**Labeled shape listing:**
[Begin]

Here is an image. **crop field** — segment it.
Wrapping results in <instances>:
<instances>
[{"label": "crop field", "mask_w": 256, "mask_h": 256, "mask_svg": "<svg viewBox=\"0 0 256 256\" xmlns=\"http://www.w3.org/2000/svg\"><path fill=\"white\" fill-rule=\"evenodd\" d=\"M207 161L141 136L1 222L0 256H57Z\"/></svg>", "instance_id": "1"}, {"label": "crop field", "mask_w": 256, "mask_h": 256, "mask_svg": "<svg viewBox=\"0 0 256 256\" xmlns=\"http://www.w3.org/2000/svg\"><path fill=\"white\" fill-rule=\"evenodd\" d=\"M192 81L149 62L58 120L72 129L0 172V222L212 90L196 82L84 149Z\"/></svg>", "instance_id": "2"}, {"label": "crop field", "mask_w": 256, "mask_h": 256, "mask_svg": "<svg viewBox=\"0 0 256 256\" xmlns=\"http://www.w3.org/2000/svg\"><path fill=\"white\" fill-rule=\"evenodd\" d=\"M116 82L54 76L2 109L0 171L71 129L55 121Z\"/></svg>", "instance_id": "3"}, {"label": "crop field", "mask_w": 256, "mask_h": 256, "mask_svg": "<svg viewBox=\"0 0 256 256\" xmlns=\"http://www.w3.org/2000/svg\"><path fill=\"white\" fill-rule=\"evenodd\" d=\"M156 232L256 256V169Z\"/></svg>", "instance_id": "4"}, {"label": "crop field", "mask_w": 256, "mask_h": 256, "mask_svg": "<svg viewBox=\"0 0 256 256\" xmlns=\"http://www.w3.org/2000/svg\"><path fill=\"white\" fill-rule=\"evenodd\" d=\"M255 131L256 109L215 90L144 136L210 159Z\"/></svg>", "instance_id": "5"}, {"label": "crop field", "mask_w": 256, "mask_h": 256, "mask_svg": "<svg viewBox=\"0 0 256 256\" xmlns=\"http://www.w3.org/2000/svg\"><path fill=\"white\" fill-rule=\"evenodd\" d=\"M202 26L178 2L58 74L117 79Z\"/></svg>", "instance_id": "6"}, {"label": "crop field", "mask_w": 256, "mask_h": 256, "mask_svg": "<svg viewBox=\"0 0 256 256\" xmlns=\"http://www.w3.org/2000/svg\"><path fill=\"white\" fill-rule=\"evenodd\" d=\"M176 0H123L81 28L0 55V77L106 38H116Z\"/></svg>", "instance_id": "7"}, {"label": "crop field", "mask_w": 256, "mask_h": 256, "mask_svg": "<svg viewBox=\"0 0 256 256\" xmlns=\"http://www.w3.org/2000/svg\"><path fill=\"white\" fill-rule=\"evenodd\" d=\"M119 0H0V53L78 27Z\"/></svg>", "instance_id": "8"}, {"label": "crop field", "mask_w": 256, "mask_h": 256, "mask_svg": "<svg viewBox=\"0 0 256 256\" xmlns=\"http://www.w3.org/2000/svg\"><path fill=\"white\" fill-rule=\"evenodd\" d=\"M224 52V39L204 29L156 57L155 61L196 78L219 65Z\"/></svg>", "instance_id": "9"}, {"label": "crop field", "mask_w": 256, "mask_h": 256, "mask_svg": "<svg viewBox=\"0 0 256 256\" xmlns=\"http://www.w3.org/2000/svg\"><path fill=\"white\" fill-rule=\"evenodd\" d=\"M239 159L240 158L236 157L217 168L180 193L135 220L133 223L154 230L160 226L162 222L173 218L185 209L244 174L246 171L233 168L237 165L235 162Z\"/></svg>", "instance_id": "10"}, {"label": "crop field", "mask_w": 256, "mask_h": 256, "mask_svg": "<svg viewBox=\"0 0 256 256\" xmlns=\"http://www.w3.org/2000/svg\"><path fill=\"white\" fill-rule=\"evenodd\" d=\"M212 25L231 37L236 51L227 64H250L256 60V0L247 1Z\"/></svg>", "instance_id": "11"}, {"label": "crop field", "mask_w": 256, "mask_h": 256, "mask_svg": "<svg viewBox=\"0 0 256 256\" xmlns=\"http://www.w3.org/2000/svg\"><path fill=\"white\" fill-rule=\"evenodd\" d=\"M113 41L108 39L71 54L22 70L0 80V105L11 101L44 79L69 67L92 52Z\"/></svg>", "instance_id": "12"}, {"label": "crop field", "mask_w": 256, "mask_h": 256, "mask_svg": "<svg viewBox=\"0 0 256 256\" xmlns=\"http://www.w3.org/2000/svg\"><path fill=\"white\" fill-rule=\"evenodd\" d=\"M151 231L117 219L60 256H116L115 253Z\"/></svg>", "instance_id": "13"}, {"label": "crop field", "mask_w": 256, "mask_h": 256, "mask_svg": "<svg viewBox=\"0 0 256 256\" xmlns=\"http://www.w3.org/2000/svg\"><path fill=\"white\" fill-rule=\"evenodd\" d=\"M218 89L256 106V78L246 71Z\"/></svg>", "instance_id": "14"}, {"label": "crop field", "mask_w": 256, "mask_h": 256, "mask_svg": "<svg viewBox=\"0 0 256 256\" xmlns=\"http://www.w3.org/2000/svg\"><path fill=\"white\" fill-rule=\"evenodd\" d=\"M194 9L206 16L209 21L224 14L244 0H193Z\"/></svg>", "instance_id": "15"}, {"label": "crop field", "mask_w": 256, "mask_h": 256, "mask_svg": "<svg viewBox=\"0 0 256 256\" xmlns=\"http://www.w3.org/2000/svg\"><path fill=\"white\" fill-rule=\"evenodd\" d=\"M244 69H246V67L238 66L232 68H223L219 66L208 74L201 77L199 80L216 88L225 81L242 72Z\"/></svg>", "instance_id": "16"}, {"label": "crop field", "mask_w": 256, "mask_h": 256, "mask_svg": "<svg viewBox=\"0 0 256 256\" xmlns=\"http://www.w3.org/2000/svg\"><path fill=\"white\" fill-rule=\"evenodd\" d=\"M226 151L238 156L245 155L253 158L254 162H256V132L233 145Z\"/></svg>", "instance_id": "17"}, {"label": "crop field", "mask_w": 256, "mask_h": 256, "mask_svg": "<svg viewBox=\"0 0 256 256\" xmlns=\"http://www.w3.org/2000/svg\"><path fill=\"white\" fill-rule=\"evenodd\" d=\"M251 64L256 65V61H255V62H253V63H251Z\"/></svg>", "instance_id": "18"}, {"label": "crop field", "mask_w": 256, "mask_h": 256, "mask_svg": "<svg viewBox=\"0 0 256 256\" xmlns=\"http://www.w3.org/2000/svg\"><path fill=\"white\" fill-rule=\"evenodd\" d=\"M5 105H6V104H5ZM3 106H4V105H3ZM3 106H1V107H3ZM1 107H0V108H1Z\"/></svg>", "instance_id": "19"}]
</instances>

[End]

**Given instruction:** Gather every line of the listing above that contains the string "instances", matching case exactly.

**Answer to the task:**
Wrapping results in <instances>:
<instances>
</instances>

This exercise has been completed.